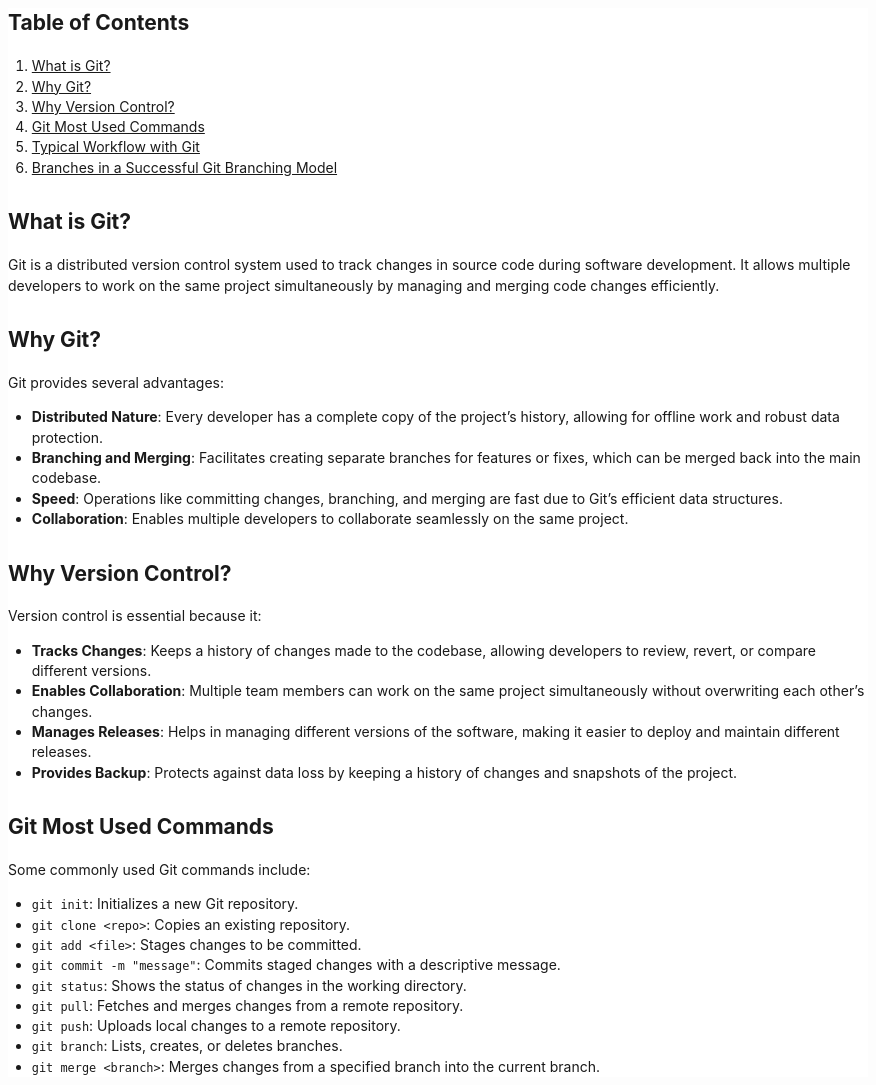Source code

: ## Table of Contents

1. [What is Git?](#what-is-git)
2. [Why Git?](#why-git)
3. [Why Version Control?](#why-version-control)
4. [Git Most Used Commands](#git-most-used-commands)
5. [Typical Workflow with Git](#typical-workflow-with-git)
6. [Branches in a Successful Git Branching Model](#branches-in-a-successful-git-branching-model)


## What is Git?
Git is a distributed version control system used to track changes in source code during software development. It allows multiple developers to work on the same project simultaneously by managing and merging code changes efficiently.


## Why Git?
Git provides several advantages:

- **Distributed Nature**: Every developer has a complete copy of the project’s history, allowing for offline work and robust data protection.
- **Branching and Merging**: Facilitates creating separate branches for features or fixes, which can be merged back into the main codebase.
- **Speed**: Operations like committing changes, branching, and merging are fast due to Git’s efficient data structures.
- **Collaboration**: Enables multiple developers to collaborate seamlessly on the same project.


## Why Version Control?
Version control is essential because it:

- **Tracks Changes**: Keeps a history of changes made to the codebase, allowing developers to review, revert, or compare different versions.
- **Enables Collaboration**: Multiple team members can work on the same project simultaneously without overwriting each other’s changes.
- **Manages Releases**: Helps in managing different versions of the software, making it easier to deploy and maintain different releases.
- **Provides Backup**: Protects against data loss by keeping a history of changes and snapshots of the project.


## Git Most Used Commands

Some commonly used Git commands include:

- `git init`: Initializes a new Git repository.
- `git clone <repo>`: Copies an existing repository.
- `git add <file>`: Stages changes to be committed.
- `git commit -m "message"`: Commits staged changes with a descriptive message.
- `git status`: Shows the status of changes in the working directory.
- `git pull`: Fetches and merges changes from a remote repository.
- `git push`: Uploads local changes to a remote repository.
- `git branch`: Lists, creates, or deletes branches.
- `git merge <branch>`: Merges changes from a specified branch into the current branch.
▬▬▬
Rewrite these lines with every occurrence of "codebase" changed to "code base" and nothing else altered. Leave the pictures out of your answer.

Source code

: ## Table of Contents

1. [What is Git?](#what-is-git)
2. [Why Git?](#why-git)
3. [Why Version Control?](#why-version-control)
4. [Git Most Used Commands](#git-most-used-commands)
5. [Typical Workflow with Git](#typical-workflow-with-git)
6. [Branches in a Successful Git Branching Model](#branches-in-a-successful-git-branching-model)


## What is Git?
Git is a distributed version control system used to track changes in source code during software development. It allows multiple developers to work on the same project simultaneously by managing and merging code changes efficiently.


## Why Git?
Git provides several advantages:

- **Distributed Nature**: Every developer has a complete copy of the project’s history, allowing for offline work and robust data protection.
- **Branching and Merging**: Facilitates creating separate branches for features or fixes, which can be merged back into the main code base.
- **Speed**: Operations like committing changes, branching, and merging are fast due to Git’s efficient data structures.
- **Collaboration**: Enables multiple developers to collaborate seamlessly on the same project.


## Why Version Control?
Version control is essential because it:

- **Tracks Changes**: Keeps a history of changes made to the code base, allowing developers to review, revert, or compare different versions.
- **Enables Collaboration**: Multiple team members can work on the same project simultaneously without overwriting each other’s changes.
- **Manages Releases**: Helps in managing different versions of the software, making it easier to deploy and maintain different releases.
- **Provides Backup**: Protects against data loss by keeping a history of changes and snapshots of the project.


## Git Most Used Commands

Some commonly used Git commands include:

- `git init`: Initializes a new Git repository.
- `git clone <repo>`: Copies an existing repository.
- `git add <file>`: Stages changes to be committed.
- `git commit -m "message"`: Commits staged changes with a descriptive message.
- `git status`: Shows the status of changes in the working directory.
- `git pull`: Fetches and merges changes from a remote repository.
- `git push`: Uploads local changes to a remote repository.
- `git branch`: Lists, creates, or deletes branches.
- `git merge <branch>`: Merges changes from a specified branch into the current branch.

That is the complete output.